● PROBLEM
Reproduce all of the following material verbatim, leaving out the pictures.

● MATERIAL PROVIDED
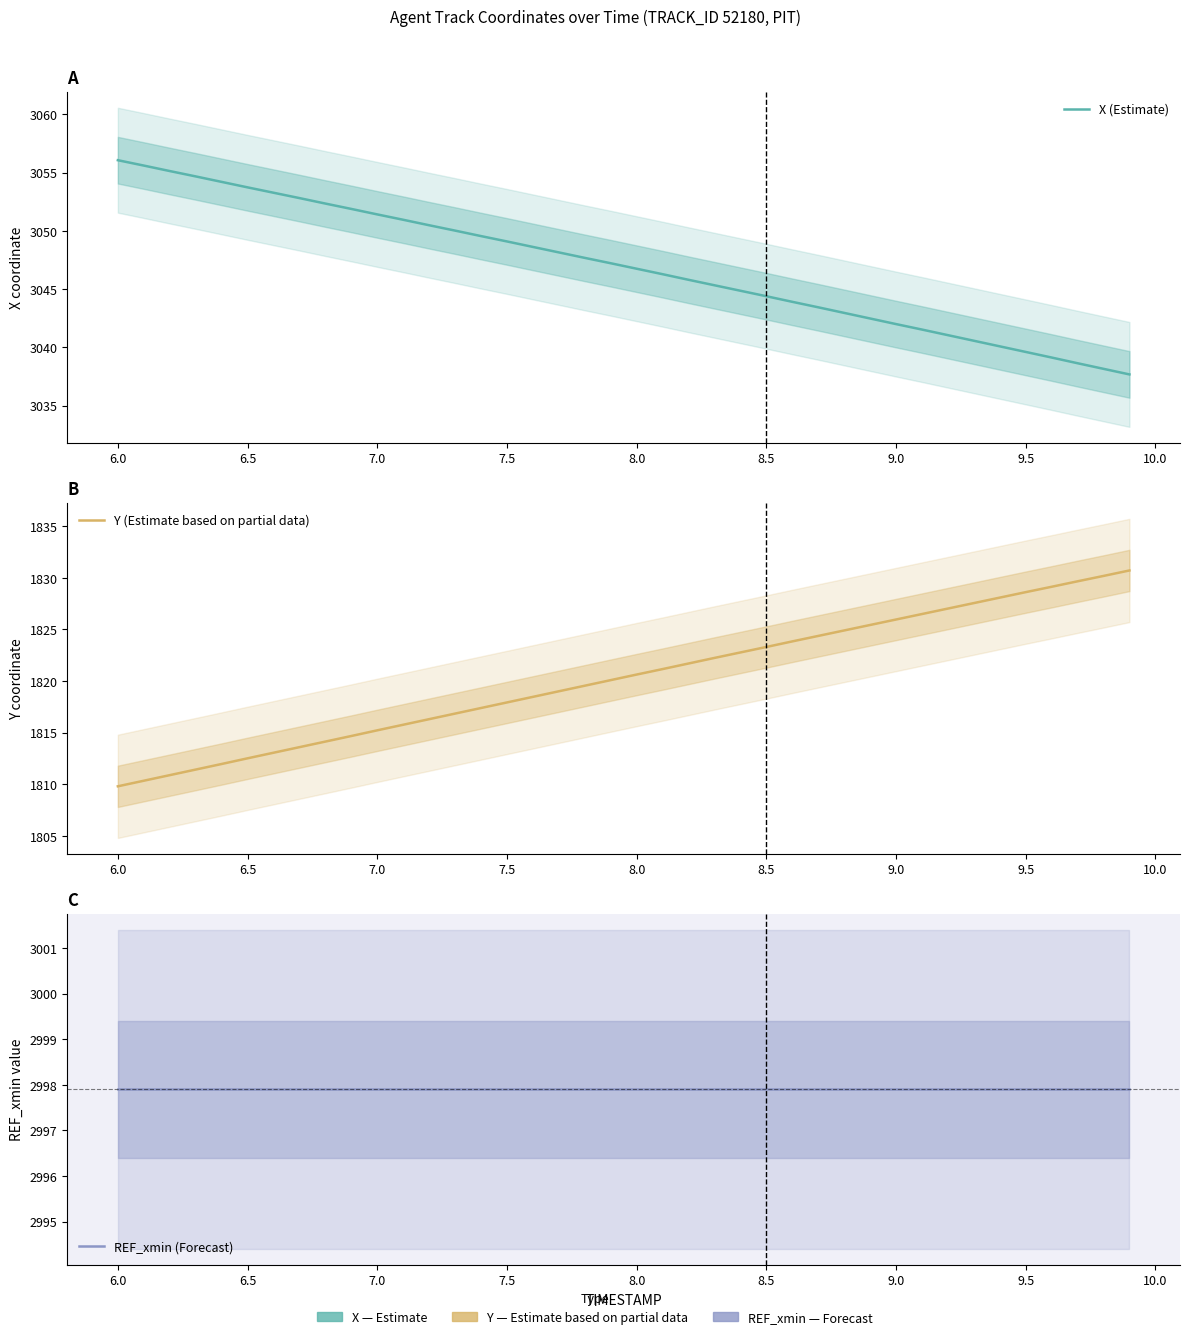

Does the chart display data point markers on the line(s)?

No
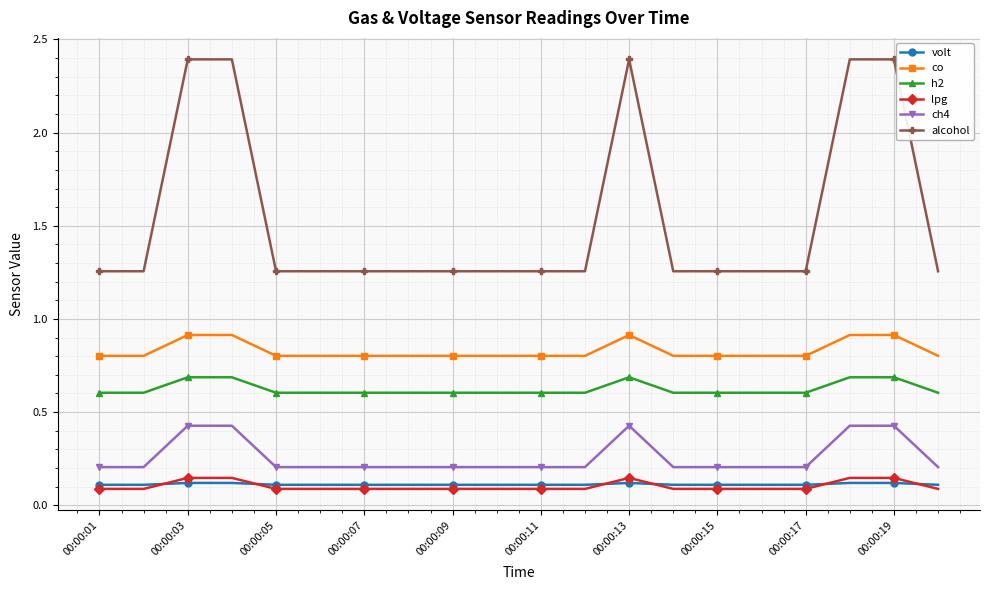

What is the maximum value shown in the chart?

2.4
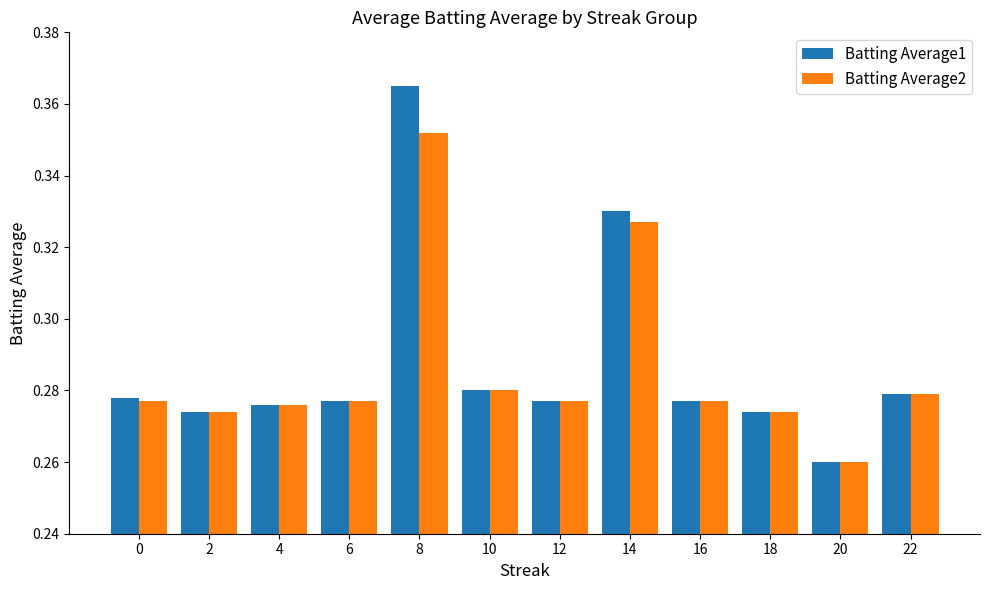

At which label does Batting Average1 reach its peak?

8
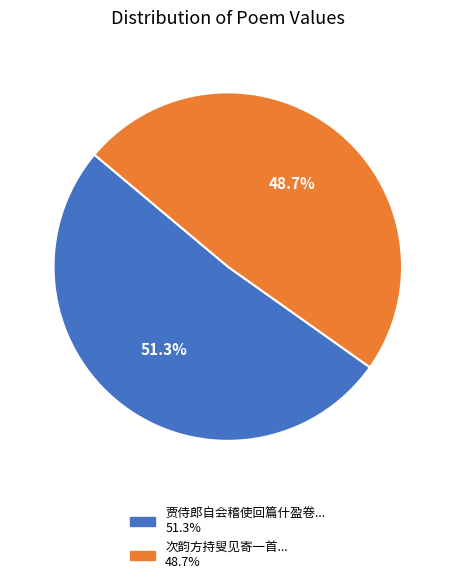

To the nearest percent, what is the difference between the largest and smallest slice percentages?

3%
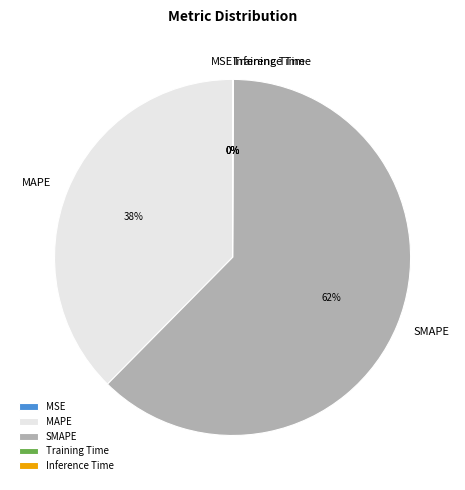

Which category has the biggest portion of the pie?

SMAPE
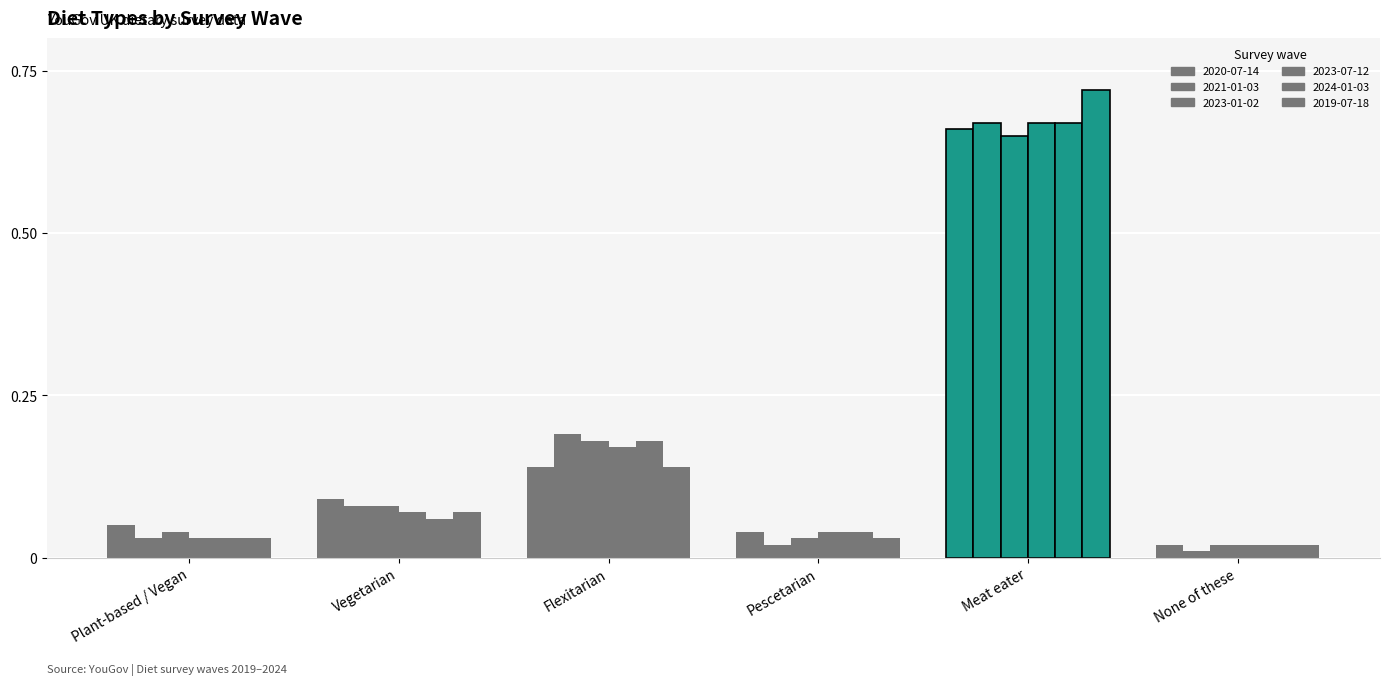

How many groups of bars are there?

6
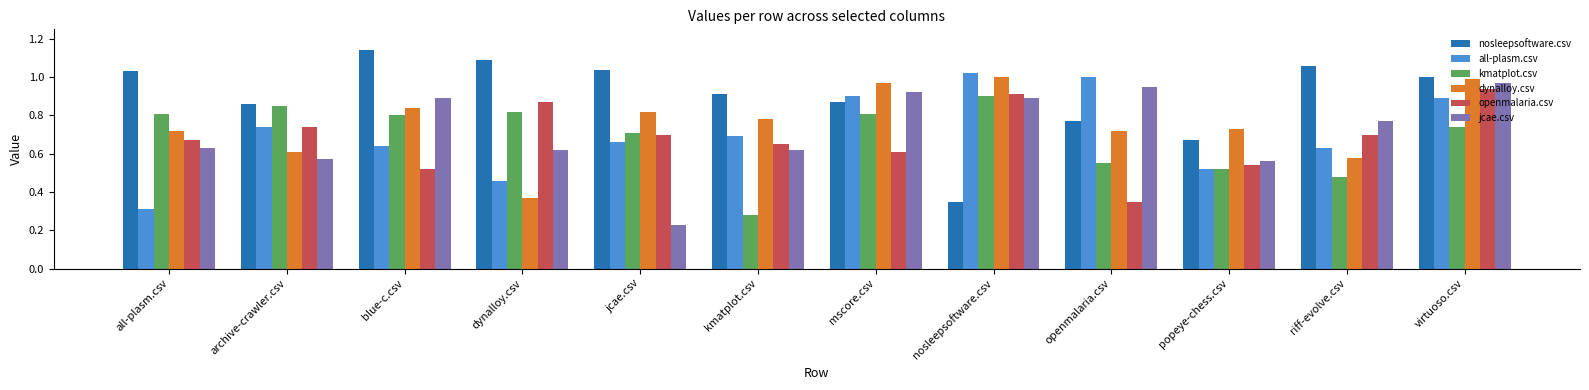

Between jcae.csv and mscore.csv, which series saw the biggest shift?

jcae.csv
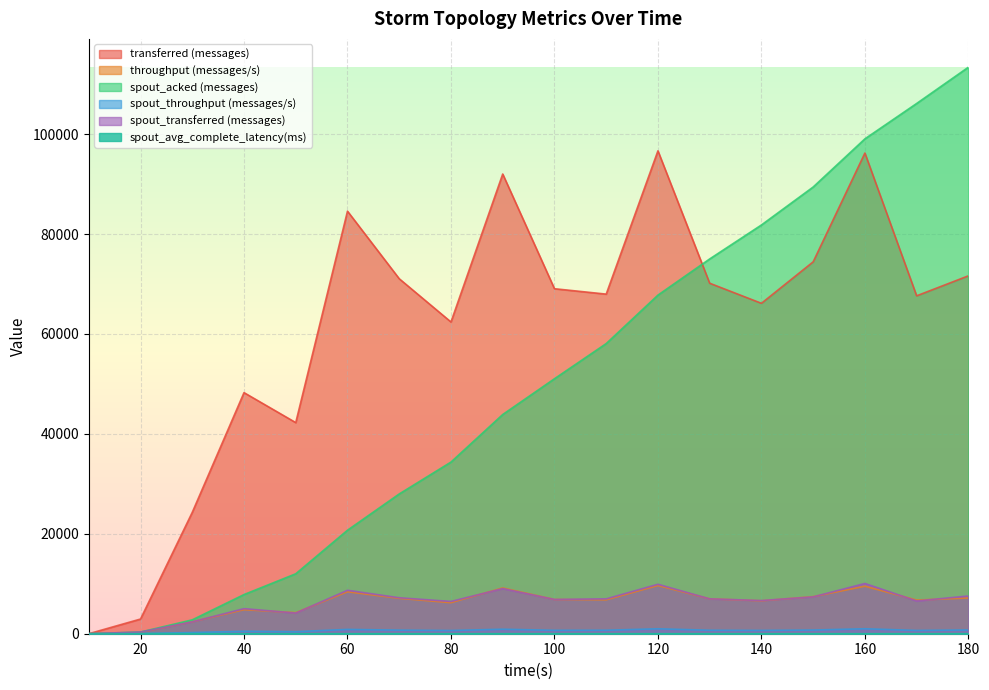

What are all the series names shown in the legend?

transferred (messages), throughput (messages/s), spout_acked (messages), spout_throughput (messages/s), spout_transferred (messages), spout_avg_complete_latency(ms)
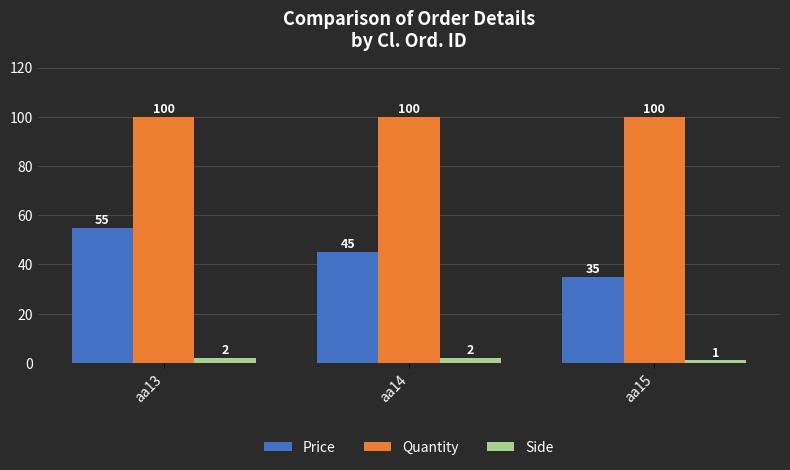

Where is Price nearest to the value 45?

aa14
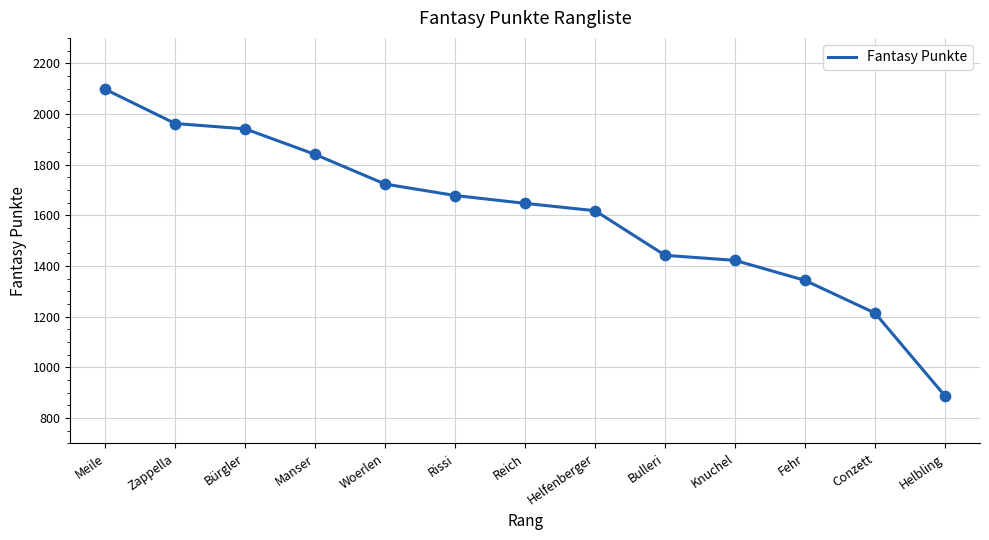

Which has a higher value, Bulleri or Woerlen?

Woerlen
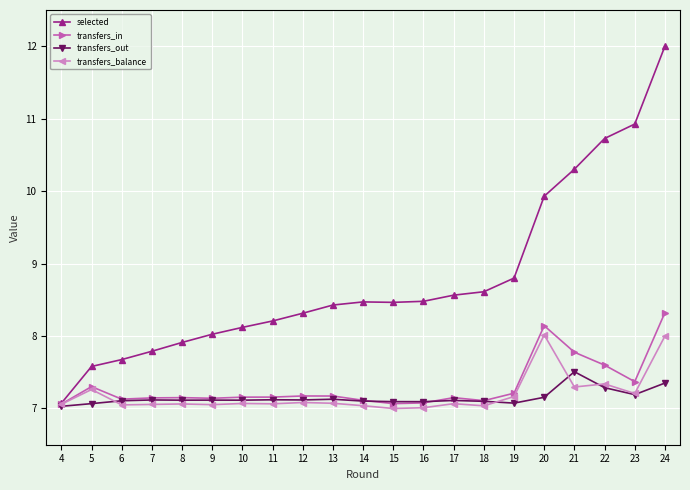

How many lines are shown in the chart?

4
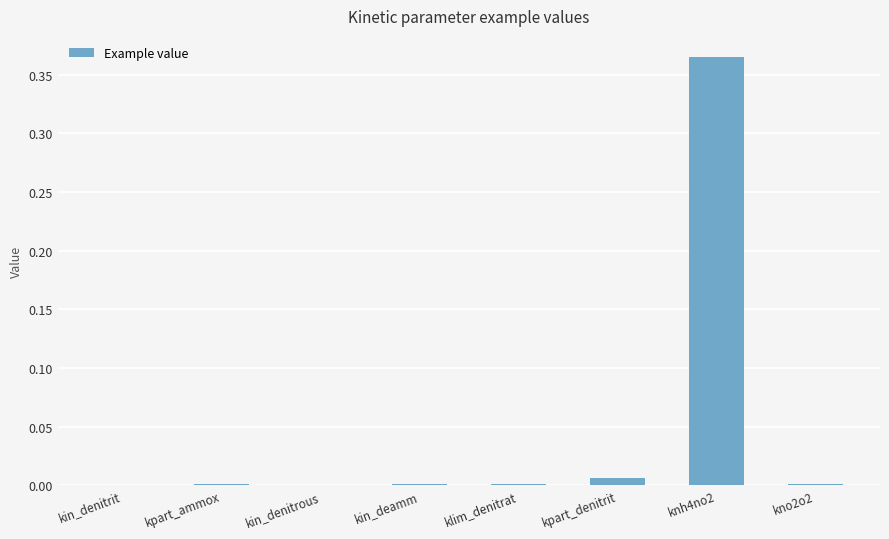

At which category does the chart reach its peak across all series?

knh4no2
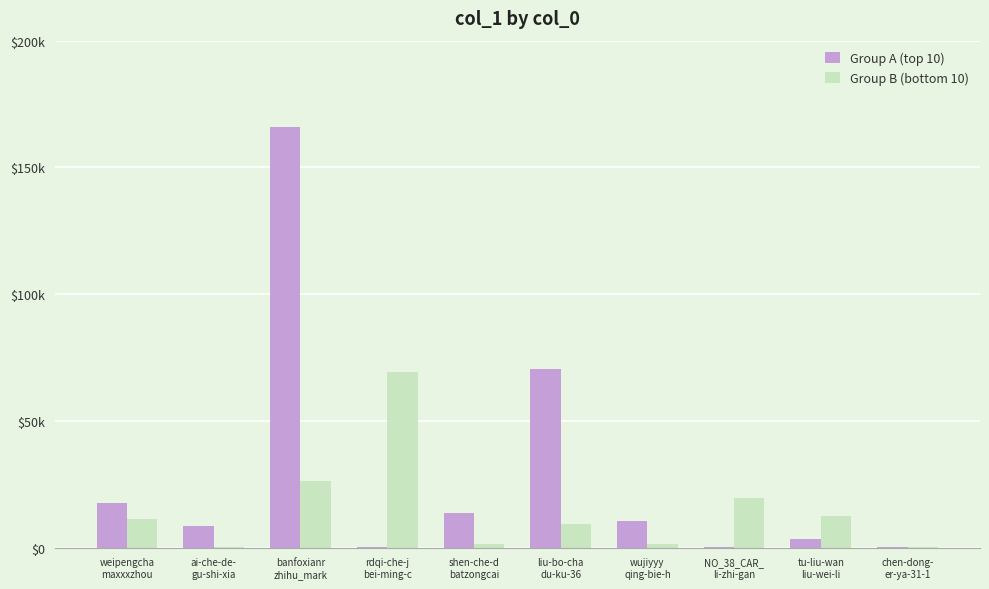

At which category does the chart reach its peak across all series?

banfoxianr
zhihu_mark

● EXERCISE RESULT
Does the chart display data point markers on the line(s)?

No

What is the maximum value shown in the chart?

2.4

At which label does Batting Average1 reach its peak?

8

To the nearest percent, what is the difference between the largest and smallest slice percentages?

3%

Which category has the biggest portion of the pie?

SMAPE

How many groups of bars are there?

6

Between jcae.csv and mscore.csv, which series saw the biggest shift?

jcae.csv

What are all the series names shown in the legend?

transferred (messages), throughput (messages/s), spout_acked (messages), spout_throughput (messages/s), spout_transferred (messages), spout_avg_complete_latency(ms)

Where is Price nearest to the value 45?

aa14

Which has a higher value, Bulleri or Woerlen?

Woerlen

How many lines are shown in the chart?

4

At which category does the chart reach its peak across all series?

knh4no2

At which category does the chart reach its peak across all series?

banfoxianr
zhihu_mark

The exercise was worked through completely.